I’m kind of a sucker for New Year’s. I love the idea that there is, built into our calendar, an annual “reset.” Even if I’ve had a pretty good year the year before, I always enjoy the idea of setting out with a fresh start, an annualized moment of Jubilee when the failures and trials of the previous year can be set aside and a blank page be summoned forth upon which one may write a brand new adventure.
It is, I admit, a bit of a naive idea. I know, somewhere deep down, that January 1st is really no different that July 12th as far as the concept of a fresh start. It is, my inner cynic (hereby referred to by his proper name, Little Richard) tells me, an absurdly childish optimism that believes that the next calendar year will be significantly different than the last.

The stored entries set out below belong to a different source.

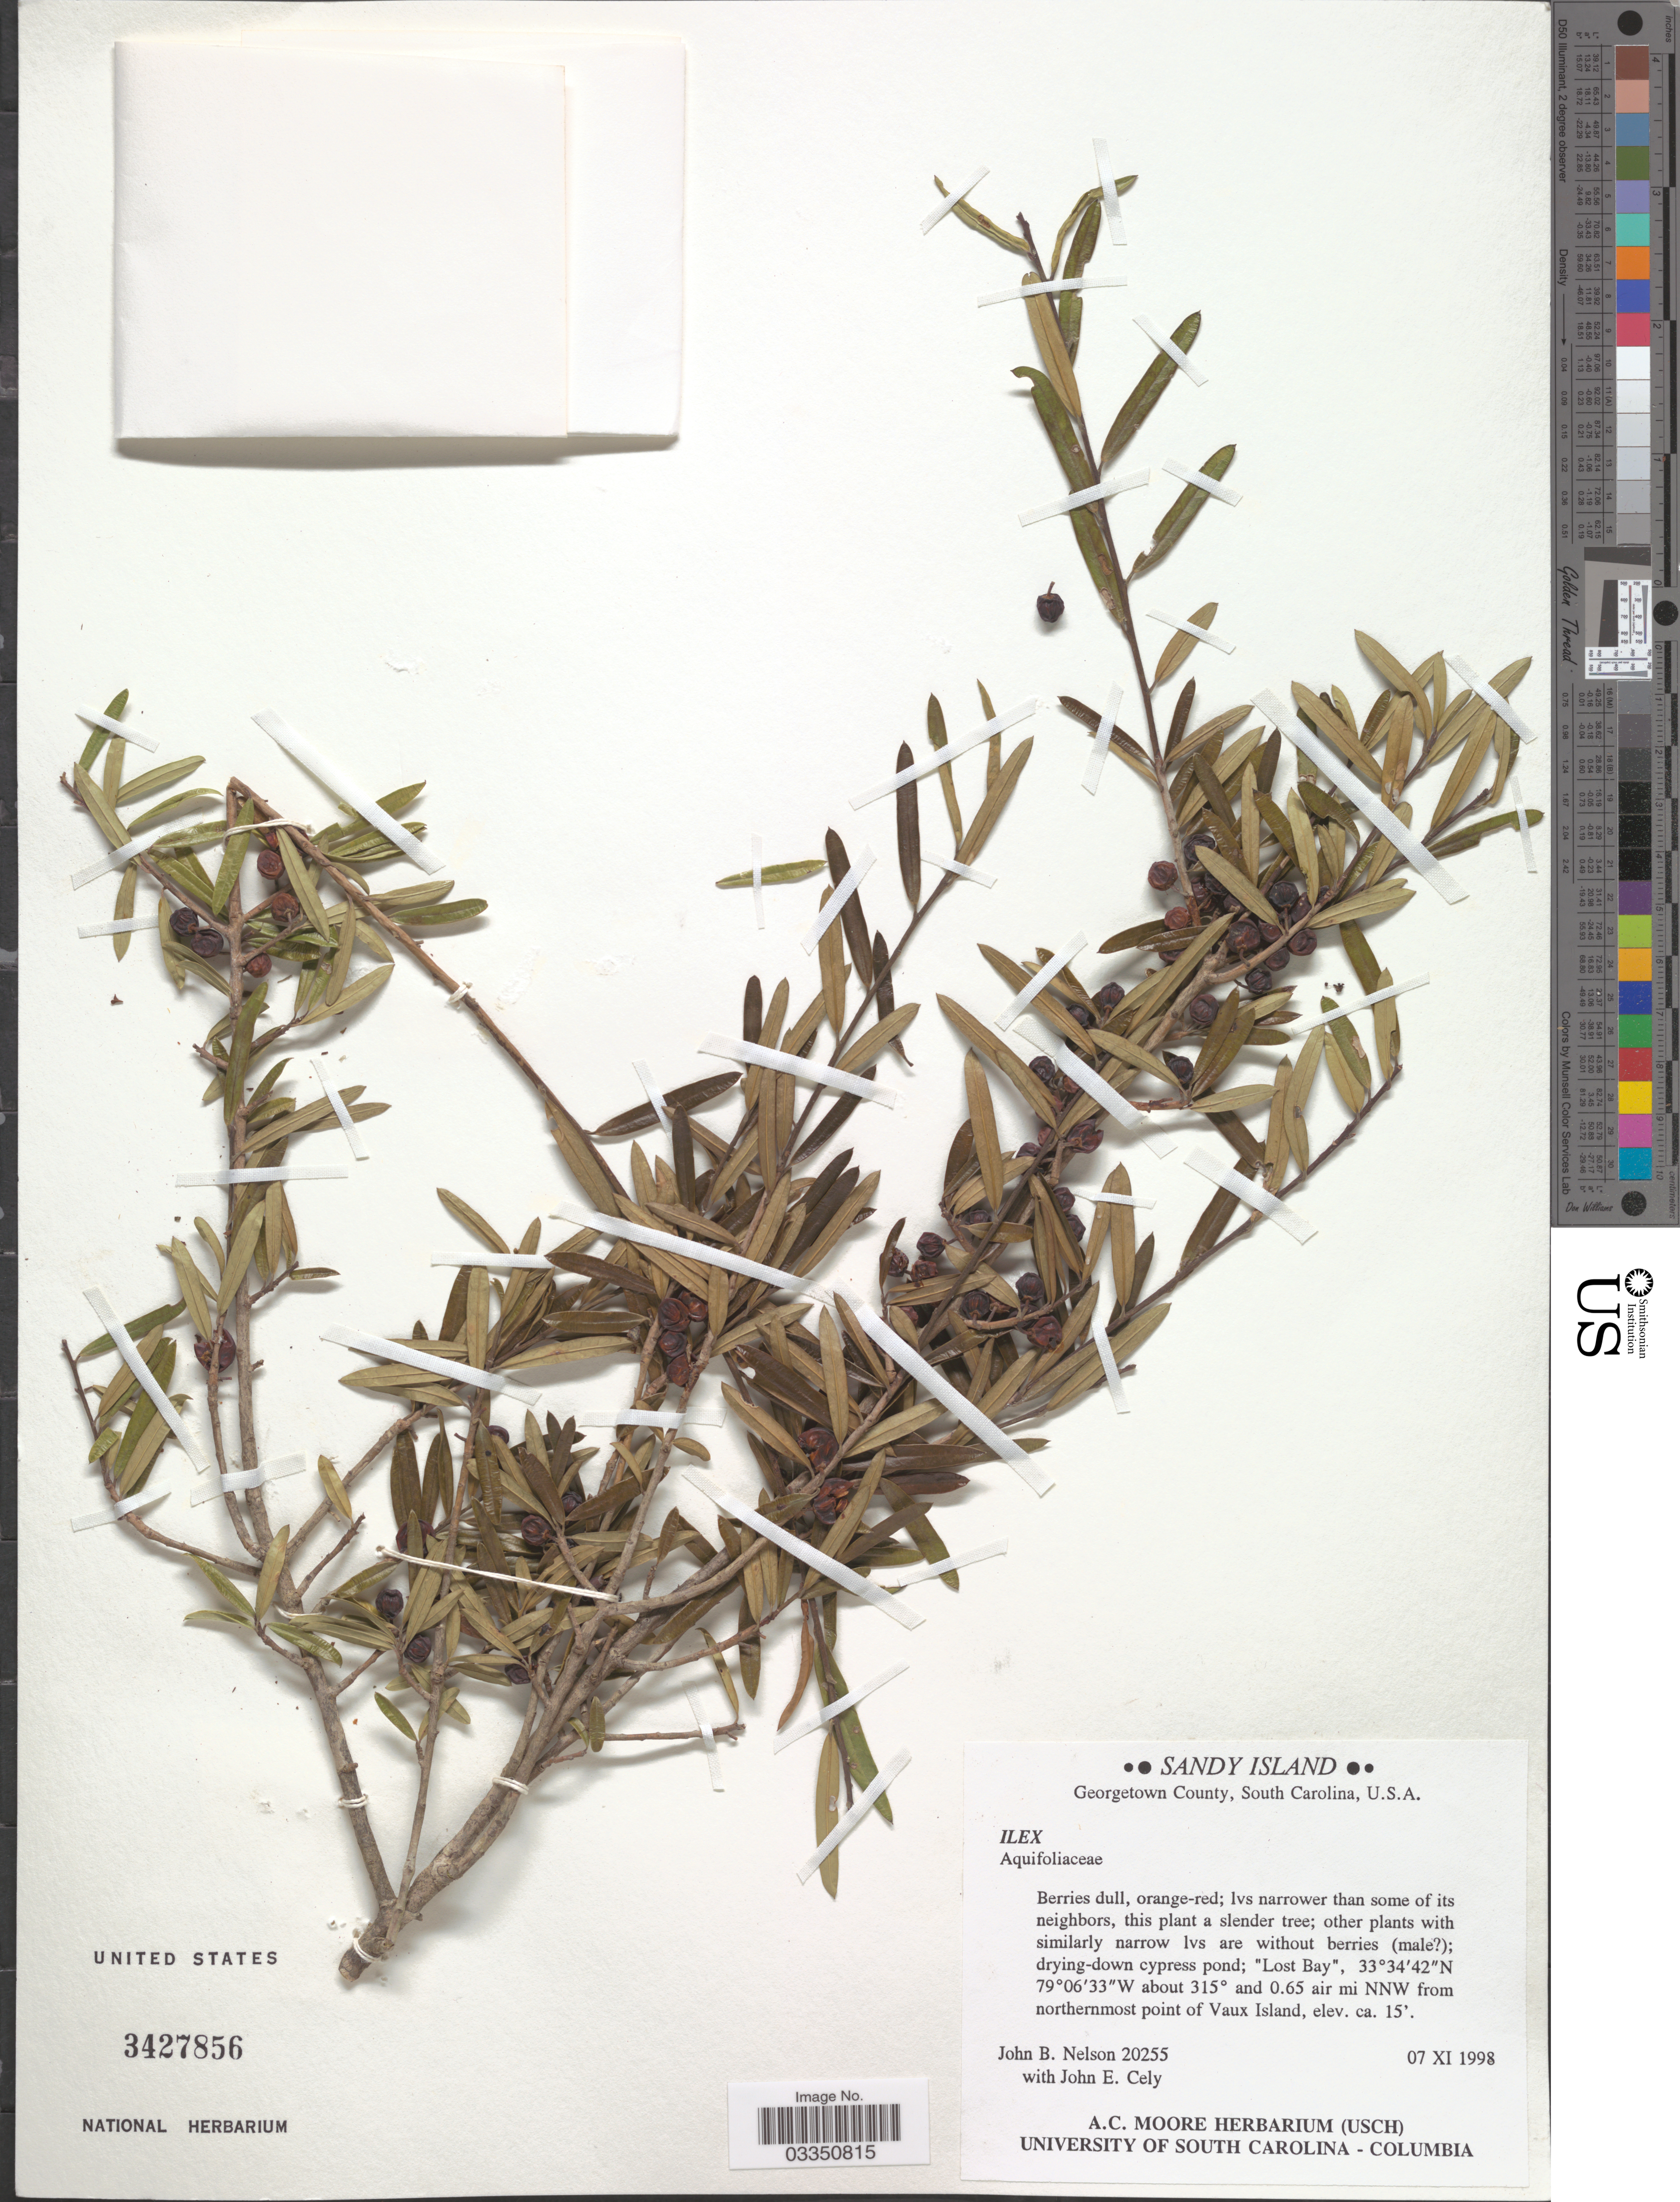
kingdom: Plantae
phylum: Tracheophyta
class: Magnoliopsida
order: Aquifoliales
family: Aquifoliaceae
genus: Ilex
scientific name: Ilex sp.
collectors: J. B. Nelson & J. Cely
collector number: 20255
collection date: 1998-11-07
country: United States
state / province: South Carolina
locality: Sandy Island, Georgetown County, "Lost Bay", about 315° and 0.65 air mi NNW from northernmost point of Vaux Island.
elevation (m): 5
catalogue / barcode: US 3427856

Little Richard (my own, not to be confused with the wearer of capes) has a growing lifetime of experience with which to defend his worldview. My inner child (B-dub, in case you were wondering) only has an unfounded hope. Little Richard reads the signs of the times with the best of the modern day naysayers and tells me that each and every seemingly innocuous incident of my life points to the unraveling of all the things I hold dear. When my shoelaces break, my Little Richard reminds me of my previous attempts to achieve greater health and lets me know that this new footwear malfunction is probably not indicative of a great year healthwise. When my windshield wiper blade flies off my windshield wiper and lands on the hood of my car, my Little Richard suggests that maybe it would have been a good day to just stay inside and mope.
I desperately wish at times that I could trade out my Little Richard for a small version of “the real” Little Richard.
But, for a number of real and imaginary reasons, I won’t trade my Little Richard in for the real thing. Instead, I’m helping my Little Richard make friends with my inner child. When the three of us hang out together, we begin to realize that none of us has any idea what tomorrow will hold. We can embrace the reality that both January 1st and July 12th are good days to embrace a clean slate. We can enjoy the thrill of embracing that tomorrow may hold frustrations or joys, but that both of those are gifts.
I’ve come to realize that I’m blessed by the uncertainty of what tomorrow brings. There are many people who have a much more pre-determined tomorrow than I do. They are stuck in cyclical systems of subjugation that I have never known. They don’t have the gift of uncertainty that many of us do have.
That certainty can be a damning thing. I think in some way, Jesus is showing us the beauty of uncertainty when he steps in to alter the course of the woman caught in adultery in John chapter 8. He is presented with a situation with a predetermined outcome, and yet his offer of grace changes what was certain doom into a blessedly uncertain future for she who would have been hopeless. Any hope she might have had as she was thrust into the street before him would have certainly been unfounded. Then again, with Jesus a little unfounded hope can go a long way towards creating change in the world.
As I head a few more days into the new year, I’m going to embrace the uncertainty of tomorrow. And I’m going to look for ways to let the unfounded hope of B-dub work in conjunction with the world-wise ways of my Little Richard. Maybe then I’ll find the beauty in the uncertainty of my own days and even be able to offer the gift of uncertainty to those who need it.